Institut für Erdmessung Lehre Studentische Projekte
Multi-sensor Climatology onboard GRACE

Multi-sensor Climatology onboard GRACE

Leitung:  Prof. Dr.-Ing. Jakob Flury, Dr.-Ing. Akbar Shabanloui
Jahr:  2018
Laufzeit:  WiSe 2018/2019
Ist abgeschlossen:  ja
Fig.1: Diagram showing all necessary steps to estimate gravitational and non-gravitational forces acting on satellite mission GRACE

The thermosphere lies between the exosphere and the mesosphere. The temperature in this layer can reach up to 4,500 degrees Fahrenheit. The thickness of this layer is about 513 km [NASA, 2018]. The thermosphere is the top level of the Earth atmosphere, located from 100 to 1000 km altitude. At 100 km already, the air density is twelve orders of magnitude lower than at the Earth’s surface. However, the remaining air is enough to exert a significant force on satellites orbiting the Earth at low heights. This perturbation is mainly due to high orbital velocity of 7.5 km/s, and the proportional relation between the air drag and the square of the speed. Since the space-borne accelerometer could measure the total non-conservative accelerations acting on the satellites directly, the air drag component could be isolated with the help of solar and earth albedo radiation pressure models, then the atmospheric density can be estimated, which provides necessary data for making evaluation and improvement of the existing atmospheric models.

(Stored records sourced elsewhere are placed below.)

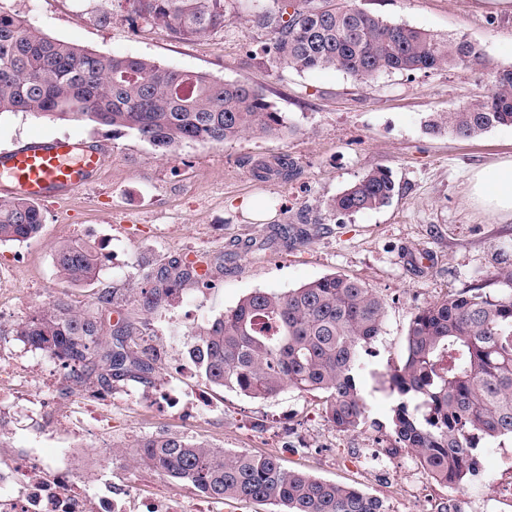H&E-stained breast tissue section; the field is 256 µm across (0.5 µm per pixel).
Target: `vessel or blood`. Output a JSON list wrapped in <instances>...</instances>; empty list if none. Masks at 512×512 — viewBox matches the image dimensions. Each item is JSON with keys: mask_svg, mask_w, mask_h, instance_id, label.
Listing matches in <instances>:
<instances>
[{"mask_svg": "<svg viewBox=\"0 0 512 512\" xmlns=\"http://www.w3.org/2000/svg\"><path fill=\"white\" fill-rule=\"evenodd\" d=\"M104 164V149L82 139L36 138L0 151V191L33 201L65 200L96 181Z\"/></svg>", "mask_w": 512, "mask_h": 512, "instance_id": "b4317fda", "label": "vessel or blood"}]
</instances>
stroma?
<instances>
[{
    "label": "stroma",
    "mask_w": 512,
    "mask_h": 512,
    "mask_svg": "<svg viewBox=\"0 0 512 512\" xmlns=\"http://www.w3.org/2000/svg\"><path fill=\"white\" fill-rule=\"evenodd\" d=\"M384 19L442 37L467 36L488 69L383 74L362 82L338 70L270 68L260 56L269 30L240 0H226V21L201 39L133 29L124 9L100 19V0H0L48 37L107 55L134 56L217 79L261 87L292 126L285 137L246 134L217 146L186 144L168 156L135 133L87 121L0 114V149L31 138L70 135L104 148L99 180L67 202L40 201L43 227L20 244H0V471L5 493L23 492L34 475L63 492L115 501L120 512H147L165 499L181 512H272L266 504L217 502L192 486L136 462L143 437L177 433L231 451L273 454L284 469L353 485L387 512L414 503L401 468L413 455L393 445L392 400L379 375L400 362L418 308L476 286L492 290L512 270V220L473 197L476 171L512 160V126L472 138L433 135L425 124L485 95L493 72L512 67V0H354ZM286 157L289 178L260 180L262 161ZM390 170L396 193L378 210L336 218L327 203L369 170ZM303 235L276 238L277 229ZM95 247L94 281L73 285L54 263L64 241ZM203 262L207 286L188 284L154 312L141 291L161 264ZM366 283L386 316L373 344L374 374L362 377L364 425L342 433L328 422L320 395L284 389L260 399L216 387L190 357L197 330L261 290L285 293L330 274ZM113 291V316L148 325L139 349L156 356L151 374L98 389L15 334L54 300L93 308ZM390 449L389 480L362 471L355 457Z\"/></svg>",
    "instance_id": "1"
}]
</instances>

The GRACE spacecraft trajectories contain the influence of the total exterior geopotential, and other forces, on each satellite. The strongest gravitational force acting on the satellite is the generated by the Earth gravity field; however, there are also other perturbing forces that should be considered even though their perturbations are relative small compared to the acceleration due to the spherical-symmetric component of the Earth’s gravity field. The gravitational and non-gravitational forces are mainly conformed by the forces described in Fig 1.


The non-gravitational accelerations are computed by subtracting the modelled gravitational accelerations from the total acceleration derived after polynomial fitting to the GNV1B positions. The next step consists of subtracting solar radiation pressure, albedo effect and thermal infrared from the non-gravitational accelerations, in order to arrive at the atmospheric acceleration. Finally, the thermosphere density is estimated by using observed and modelled all forces acting on GRACE satellite.